Search code examples
hbase

How we distribute addresses evenly on all region servers


Currently we have a row key which is: MAC+REVERSED_TS

Issue here is that it all ongoing mac addr which are questioned by DHCP are in just a single region server however hbase has 3 nodes.

Want to know how we equitably disperse these mac addr on all region servers and confront from having the ongoing ones just on one region server

I see Salting seems to be the strategy, do anyone have a solution for this ?


Solution

  • Salting works as follows: whenever you create a row key you manually add a random number between 0-9 to the front (for example) 2+MAC+REVERSED_TS.

    Then you make sure your HBase table is split on these numbers:

    create 'mac-records','a', SPLITS=> ['1', '2', '3', '4', '5', '6', '7', '8', '9']
    

    You'll want to change the splits based on the size of your cluster (if you only have three nodes you'd have three splits, for example).

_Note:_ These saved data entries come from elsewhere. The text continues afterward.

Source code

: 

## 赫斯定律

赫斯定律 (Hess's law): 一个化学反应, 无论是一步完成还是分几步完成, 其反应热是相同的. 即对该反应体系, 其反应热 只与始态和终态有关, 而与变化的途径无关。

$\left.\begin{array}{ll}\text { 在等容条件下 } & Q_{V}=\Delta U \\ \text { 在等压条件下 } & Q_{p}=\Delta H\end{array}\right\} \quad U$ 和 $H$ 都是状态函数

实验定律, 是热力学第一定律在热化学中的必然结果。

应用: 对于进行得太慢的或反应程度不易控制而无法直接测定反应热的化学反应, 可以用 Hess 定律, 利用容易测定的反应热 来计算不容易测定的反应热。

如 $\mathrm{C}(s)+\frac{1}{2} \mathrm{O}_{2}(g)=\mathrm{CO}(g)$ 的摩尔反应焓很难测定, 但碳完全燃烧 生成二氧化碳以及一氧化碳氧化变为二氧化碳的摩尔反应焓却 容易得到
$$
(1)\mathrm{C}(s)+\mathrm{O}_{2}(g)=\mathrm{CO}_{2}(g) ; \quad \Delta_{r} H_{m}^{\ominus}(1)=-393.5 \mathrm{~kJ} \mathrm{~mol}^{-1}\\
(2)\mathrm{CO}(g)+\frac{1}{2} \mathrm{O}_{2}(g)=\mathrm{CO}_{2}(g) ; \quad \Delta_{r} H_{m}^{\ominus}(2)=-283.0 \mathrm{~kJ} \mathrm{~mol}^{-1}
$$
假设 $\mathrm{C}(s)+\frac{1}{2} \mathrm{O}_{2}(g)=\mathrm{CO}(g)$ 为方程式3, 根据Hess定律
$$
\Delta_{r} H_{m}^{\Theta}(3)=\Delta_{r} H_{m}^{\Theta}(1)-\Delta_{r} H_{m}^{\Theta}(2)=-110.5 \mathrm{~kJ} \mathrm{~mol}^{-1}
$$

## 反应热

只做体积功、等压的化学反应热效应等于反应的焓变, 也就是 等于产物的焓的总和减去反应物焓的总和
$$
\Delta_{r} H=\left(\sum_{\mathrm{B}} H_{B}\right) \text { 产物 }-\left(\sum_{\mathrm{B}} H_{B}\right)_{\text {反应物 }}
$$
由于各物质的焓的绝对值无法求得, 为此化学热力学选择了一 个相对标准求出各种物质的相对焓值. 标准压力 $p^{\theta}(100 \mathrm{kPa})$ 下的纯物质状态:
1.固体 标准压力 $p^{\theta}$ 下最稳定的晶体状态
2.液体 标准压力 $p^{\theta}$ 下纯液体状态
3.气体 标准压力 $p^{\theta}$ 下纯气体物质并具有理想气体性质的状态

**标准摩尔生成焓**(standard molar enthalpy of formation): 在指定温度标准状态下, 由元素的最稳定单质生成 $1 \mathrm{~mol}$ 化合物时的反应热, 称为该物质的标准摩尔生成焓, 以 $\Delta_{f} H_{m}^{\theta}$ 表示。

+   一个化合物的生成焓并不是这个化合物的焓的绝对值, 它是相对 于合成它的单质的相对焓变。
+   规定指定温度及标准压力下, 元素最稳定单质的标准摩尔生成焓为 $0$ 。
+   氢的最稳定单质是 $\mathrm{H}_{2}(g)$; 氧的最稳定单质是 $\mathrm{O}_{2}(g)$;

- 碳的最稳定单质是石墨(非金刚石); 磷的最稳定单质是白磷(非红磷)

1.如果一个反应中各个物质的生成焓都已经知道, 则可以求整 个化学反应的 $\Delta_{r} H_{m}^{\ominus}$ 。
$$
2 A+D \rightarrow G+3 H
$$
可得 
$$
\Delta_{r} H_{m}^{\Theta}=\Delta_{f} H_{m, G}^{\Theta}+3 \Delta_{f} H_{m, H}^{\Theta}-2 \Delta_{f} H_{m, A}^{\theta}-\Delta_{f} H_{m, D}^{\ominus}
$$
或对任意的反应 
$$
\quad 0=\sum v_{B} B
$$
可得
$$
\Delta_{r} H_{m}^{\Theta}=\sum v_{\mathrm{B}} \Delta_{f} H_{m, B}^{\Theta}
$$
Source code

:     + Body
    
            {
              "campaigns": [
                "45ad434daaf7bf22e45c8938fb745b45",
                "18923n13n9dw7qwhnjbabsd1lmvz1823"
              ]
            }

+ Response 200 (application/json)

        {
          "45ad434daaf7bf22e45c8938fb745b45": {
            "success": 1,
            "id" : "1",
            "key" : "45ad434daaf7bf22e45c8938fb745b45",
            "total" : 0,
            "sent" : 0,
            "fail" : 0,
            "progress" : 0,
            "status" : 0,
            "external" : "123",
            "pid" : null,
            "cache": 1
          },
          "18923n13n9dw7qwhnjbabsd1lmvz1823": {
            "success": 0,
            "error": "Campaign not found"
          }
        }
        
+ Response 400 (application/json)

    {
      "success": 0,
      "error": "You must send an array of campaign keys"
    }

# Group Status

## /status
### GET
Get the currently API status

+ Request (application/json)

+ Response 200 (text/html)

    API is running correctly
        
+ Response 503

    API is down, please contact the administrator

    The downside is that whenever you want to retrieve a MAC address you have to run ten queries because you don't know which bucket it resides in. This shouldn't affect performance if you run all ten at the same time. For example, you'd run:

    scan 'mac-records', { FILTER => "PrefixFilter('0+MAC')"}
    scan 'mac-records', { FILTER => "PrefixFilter('1+MAC')"}
    scan 'mac-records', { FILTER => "PrefixFilter('2+MAC')"}
    ...
    scan 'mac-records', { FILTER => "PrefixFilter('9+MAC')"}
    

    This prevents hotspotting as data will be written to all of your region servers.